Ischinger: „Deutschland wird oft fehlender der Mut vorgeworfen“
Und was bedeutet der neue Ansatz jetzt für die rund 230 Botschafterinnen und Botschafter des Landes? Wie wird das Deutschland wahrgenommen, das sich stärker einmischt, präsenter ist, keine Insel mehr ist, wie Merz sagt? Wolfgang Ischinger war Botschafter in den USA und in Großbritannien und lange Jahre Chef der Münchner Sicherheitskonferenz (MSC). Er sagt der DW: „Es mag sein, dass sich Deutschland selbst oft als krisengeschüttelt wahrnimmt. Dieses Bild stimmt jedoch nicht zwangsläufig mit der Wahrnehmung Deutschlands in der Welt überein. Aus der Sicht der Außenwelt sind wir ein überaus stabiles und wohlhabendes Land. Was allerdings im Ausland zunehmend negativ auffällt, ist der fehlende Mut und die fehlende Innovationsbereitschaft in Deutschland. Hier wird an unserer Reputation gekratzt, und daran sind wir selbst schuld.“

Und wenn jetzt der Fokus der deutschen Außenpolitik weniger auf der Verteidigung von Menschenrechten liege wie bei der früheren Außenministerin Annalena Baerbock von den Grünen, sondern auf der eher nüchternen Interessensvertretung als Wirtschaftsnation, dann sei auch das nicht wirklich etwas Neues für die deutschen Diplomaten in der ganzen Welt.

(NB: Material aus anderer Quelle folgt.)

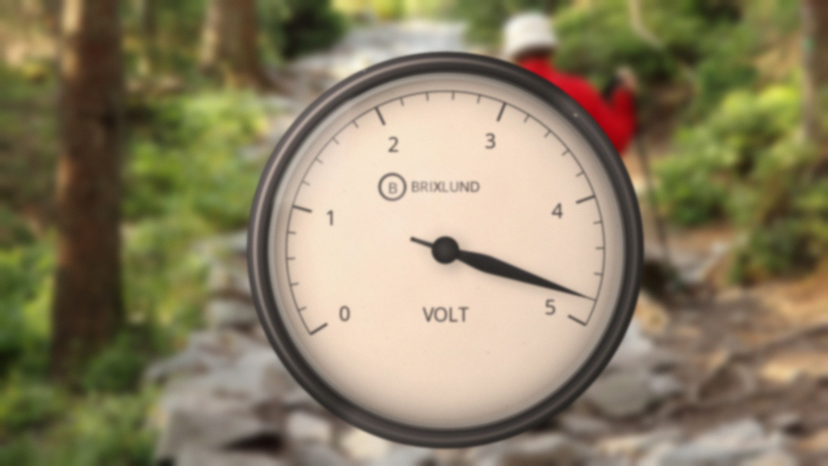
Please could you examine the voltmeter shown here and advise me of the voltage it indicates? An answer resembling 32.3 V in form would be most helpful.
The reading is 4.8 V
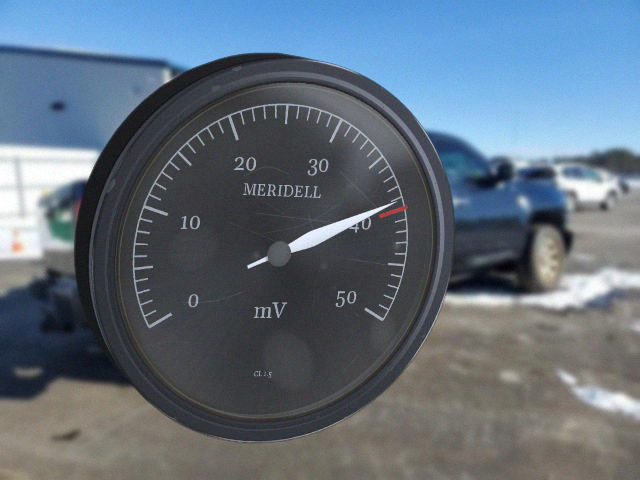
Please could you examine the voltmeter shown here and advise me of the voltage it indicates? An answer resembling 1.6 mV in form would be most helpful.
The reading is 39 mV
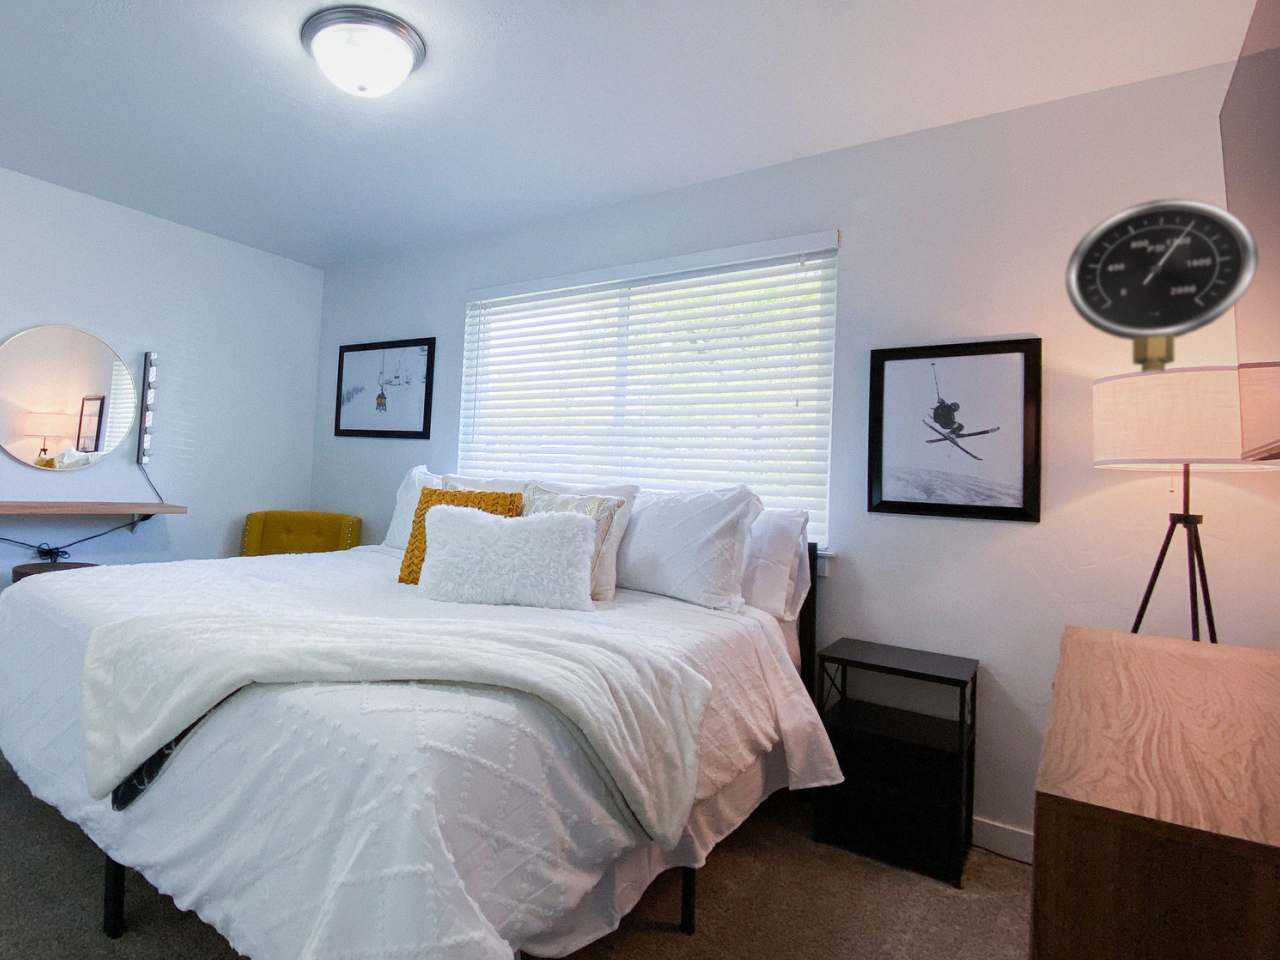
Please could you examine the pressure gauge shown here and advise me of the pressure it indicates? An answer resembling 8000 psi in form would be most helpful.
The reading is 1200 psi
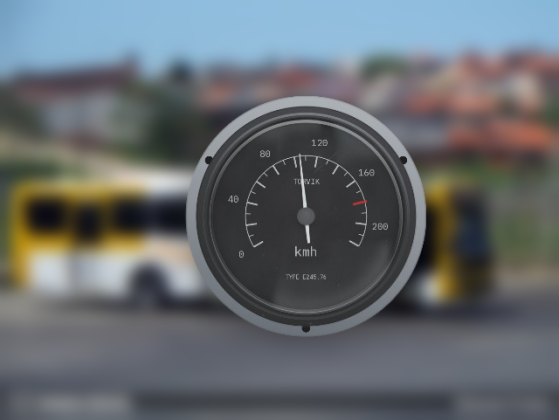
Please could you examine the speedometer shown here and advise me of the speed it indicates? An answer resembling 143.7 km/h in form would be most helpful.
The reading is 105 km/h
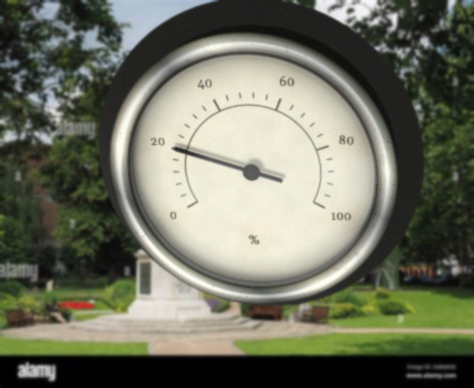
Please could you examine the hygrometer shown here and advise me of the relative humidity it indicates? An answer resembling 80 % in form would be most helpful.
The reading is 20 %
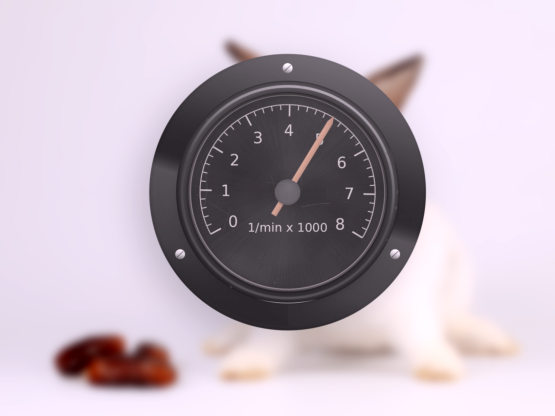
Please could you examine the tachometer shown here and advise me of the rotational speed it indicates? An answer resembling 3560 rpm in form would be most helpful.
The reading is 5000 rpm
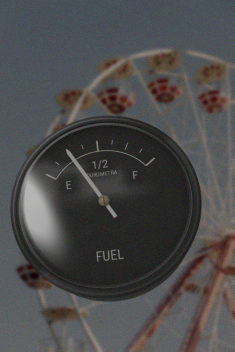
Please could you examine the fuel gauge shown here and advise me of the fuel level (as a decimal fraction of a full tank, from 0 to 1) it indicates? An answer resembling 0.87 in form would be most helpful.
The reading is 0.25
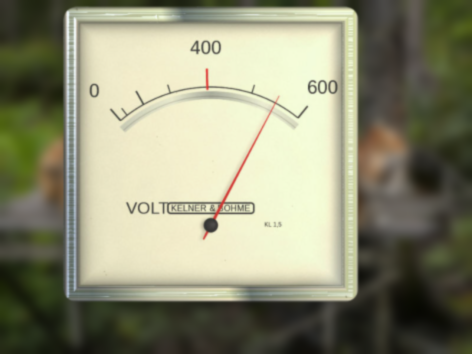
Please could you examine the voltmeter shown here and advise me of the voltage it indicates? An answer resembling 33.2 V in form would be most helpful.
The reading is 550 V
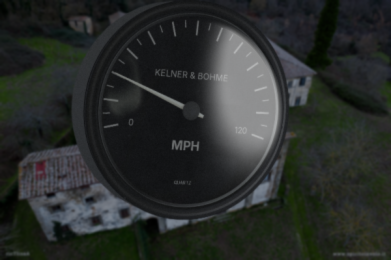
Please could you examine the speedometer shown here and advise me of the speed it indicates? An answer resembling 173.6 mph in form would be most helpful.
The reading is 20 mph
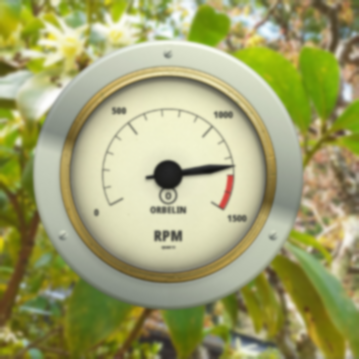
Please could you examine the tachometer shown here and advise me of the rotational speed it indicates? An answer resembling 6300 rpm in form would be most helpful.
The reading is 1250 rpm
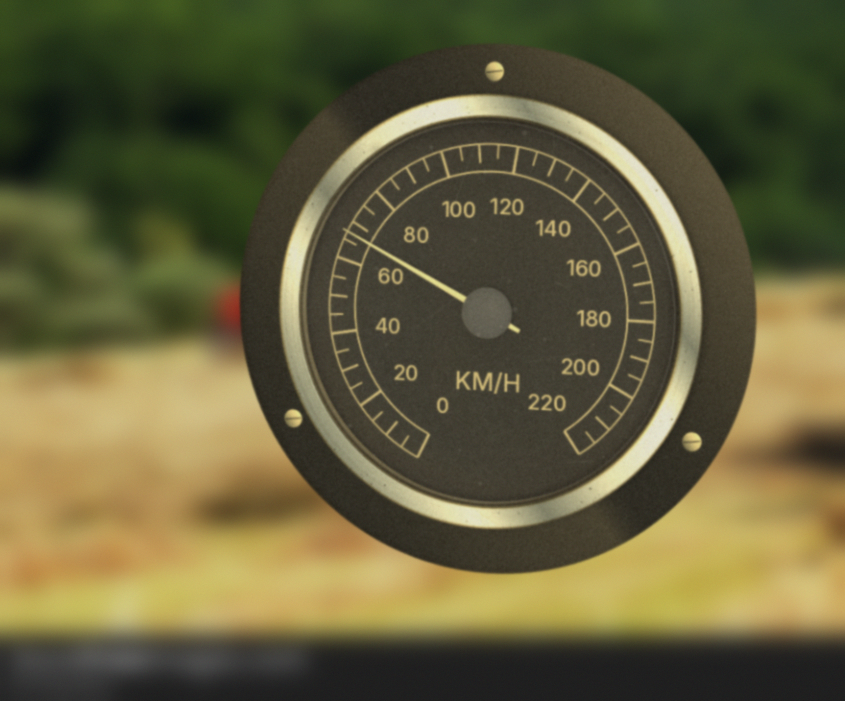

Ischinger: „Die Arbeit der deutschen Auslandsvertretungen verändert sich nicht sehr. Diplomatie war, ist und bleibt wertegebundene Werbung für unsere nationalen Interessen. Auch wenn sich der Kontext verändert, bleibt der Kern der diplomatischen Arbeit derselbe.“ Auch wenn vielleicht der neue Bundeskanzler etwas häufiger anruft als der alte.